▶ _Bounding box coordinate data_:
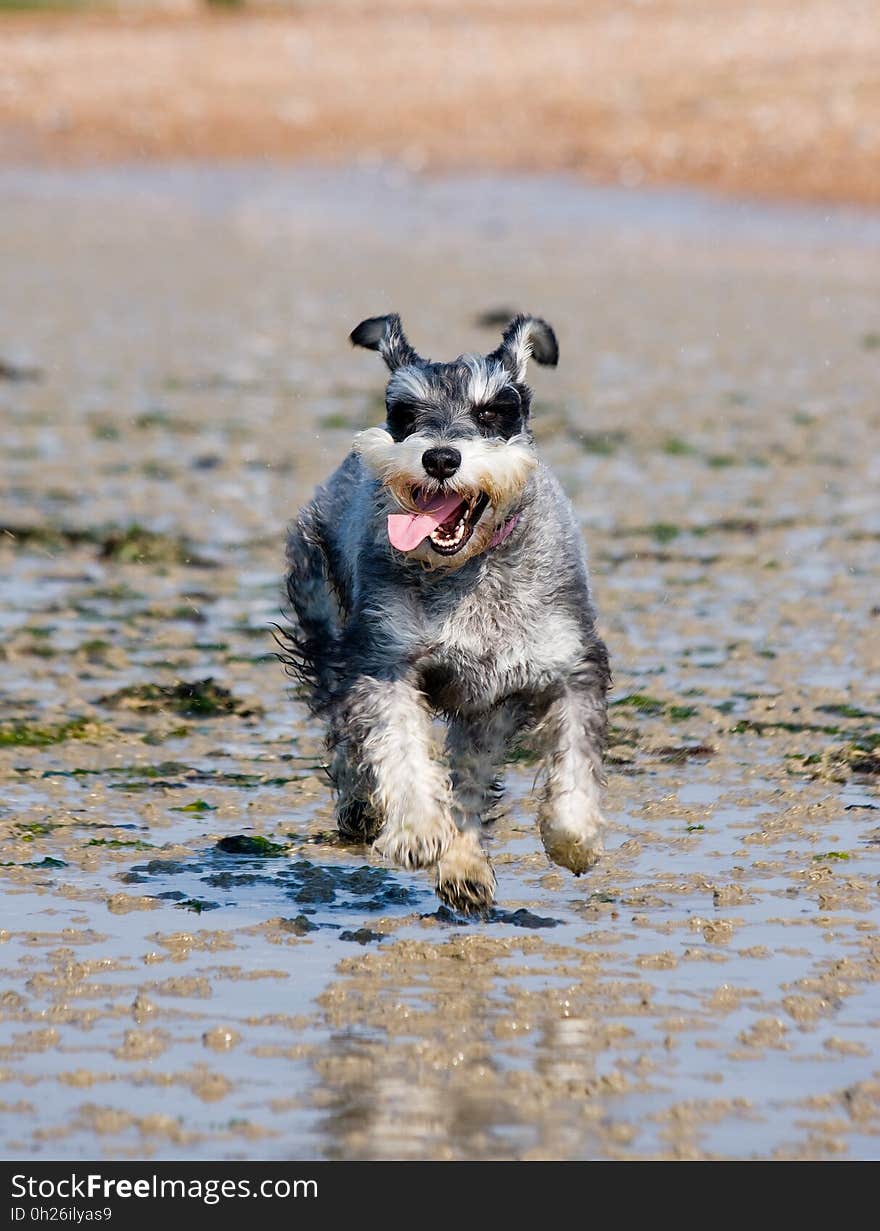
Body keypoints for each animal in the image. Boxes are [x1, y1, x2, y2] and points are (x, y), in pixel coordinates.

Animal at [284, 315, 612, 915]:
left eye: (493, 409)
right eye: (404, 412)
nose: (440, 458)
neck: (470, 571)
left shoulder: (570, 667)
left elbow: (573, 761)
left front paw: (573, 840)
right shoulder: (384, 661)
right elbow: (399, 749)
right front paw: (415, 832)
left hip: (486, 707)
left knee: (470, 780)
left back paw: (465, 868)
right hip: (325, 625)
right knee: (343, 727)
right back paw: (364, 809)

▶ _Exercise aim_: Return the lines above exactly; the images are not part of the copy.

▶ _Answer to this exercise_:
Body keypoints for each animal in the image. Boxes are [x1, y1, x2, y2] and points are (x, y), in pixel coordinates.

Animal at [284, 315, 612, 915]:
left eye: (493, 409)
right eye: (404, 412)
nose: (440, 458)
neck: (470, 571)
left shoulder: (570, 667)
left elbow: (573, 761)
left front paw: (573, 840)
right shoulder: (384, 661)
right elbow: (399, 749)
right front paw: (415, 832)
left hip: (486, 707)
left knee: (470, 780)
left back paw: (465, 868)
right hip: (325, 625)
right knee: (343, 727)
right back paw: (364, 809)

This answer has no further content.